__YOUR ASSIGNMENT__: The entries are to be reproduced word for word, with all images left out.

*** RECORDS TO USE ***

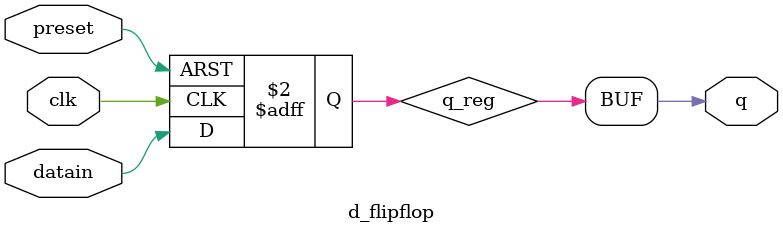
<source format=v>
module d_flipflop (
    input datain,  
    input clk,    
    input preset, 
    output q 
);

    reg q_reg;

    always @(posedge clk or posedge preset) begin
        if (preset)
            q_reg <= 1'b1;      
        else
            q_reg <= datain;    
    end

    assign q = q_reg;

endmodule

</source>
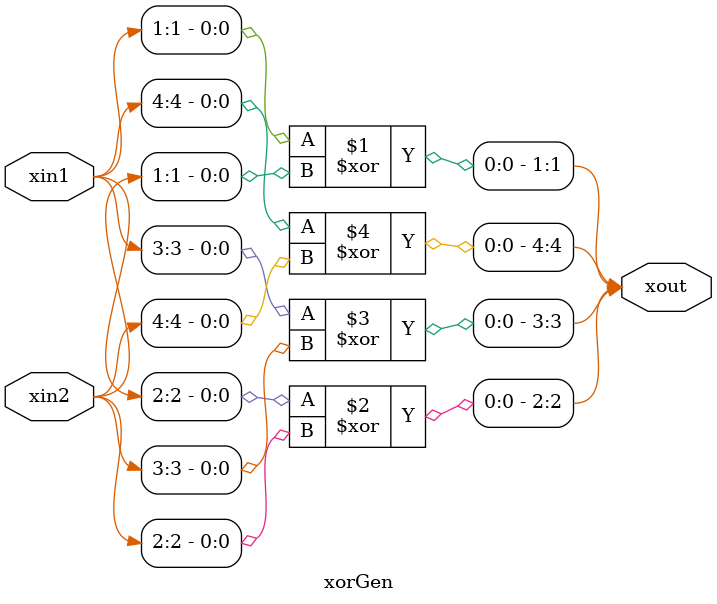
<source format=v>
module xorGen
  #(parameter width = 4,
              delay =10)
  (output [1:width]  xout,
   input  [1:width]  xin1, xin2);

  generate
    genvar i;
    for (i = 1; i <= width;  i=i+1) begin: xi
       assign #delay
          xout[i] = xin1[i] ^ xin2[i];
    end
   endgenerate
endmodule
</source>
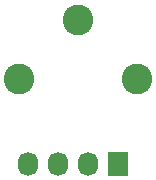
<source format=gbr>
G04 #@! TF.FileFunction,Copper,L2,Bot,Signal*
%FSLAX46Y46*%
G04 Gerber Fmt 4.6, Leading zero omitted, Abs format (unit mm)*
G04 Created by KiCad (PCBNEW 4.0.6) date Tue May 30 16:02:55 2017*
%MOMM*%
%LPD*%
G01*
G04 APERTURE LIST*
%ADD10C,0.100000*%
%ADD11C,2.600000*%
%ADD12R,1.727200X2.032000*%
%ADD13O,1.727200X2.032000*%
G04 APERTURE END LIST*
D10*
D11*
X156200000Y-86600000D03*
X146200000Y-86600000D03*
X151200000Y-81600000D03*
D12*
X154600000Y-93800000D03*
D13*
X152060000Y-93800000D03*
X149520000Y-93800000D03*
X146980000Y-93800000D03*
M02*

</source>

*** End of RECORDS TO USE ***

__SOLUTION FOR THIS PROBLEM__:
<source format=v>
module d_flipflop (
    input datain,  
    input clk,    
    input preset, 
    output q 
);

    reg q_reg;

    always @(posedge clk or posedge preset) begin
        if (preset)
            q_reg <= 1'b1;      
        else
            q_reg <= datain;    
    end

    assign q = q_reg;

endmodule

</source>
<source format=v>
module xorGen
  #(parameter width = 4,
              delay =10)
  (output [1:width]  xout,
   input  [1:width]  xin1, xin2);

  generate
    genvar i;
    for (i = 1; i <= width;  i=i+1) begin: xi
       assign #delay
          xout[i] = xin1[i] ^ xin2[i];
    end
   endgenerate
endmodule
</source>
<source format=gbr>
G04 #@! TF.FileFunction,Copper,L2,Bot,Signal*
%FSLAX46Y46*%
G04 Gerber Fmt 4.6, Leading zero omitted, Abs format (unit mm)*
G04 Created by KiCad (PCBNEW 4.0.6) date Tue May 30 16:02:55 2017*
%MOMM*%
%LPD*%
G01*
G04 APERTURE LIST*
%ADD10C,0.100000*%
%ADD11C,2.600000*%
%ADD12R,1.727200X2.032000*%
%ADD13O,1.727200X2.032000*%
G04 APERTURE END LIST*
D10*
D11*
X156200000Y-86600000D03*
X146200000Y-86600000D03*
X151200000Y-81600000D03*
D12*
X154600000Y-93800000D03*
D13*
X152060000Y-93800000D03*
X149520000Y-93800000D03*
X146980000Y-93800000D03*
M02*

</source>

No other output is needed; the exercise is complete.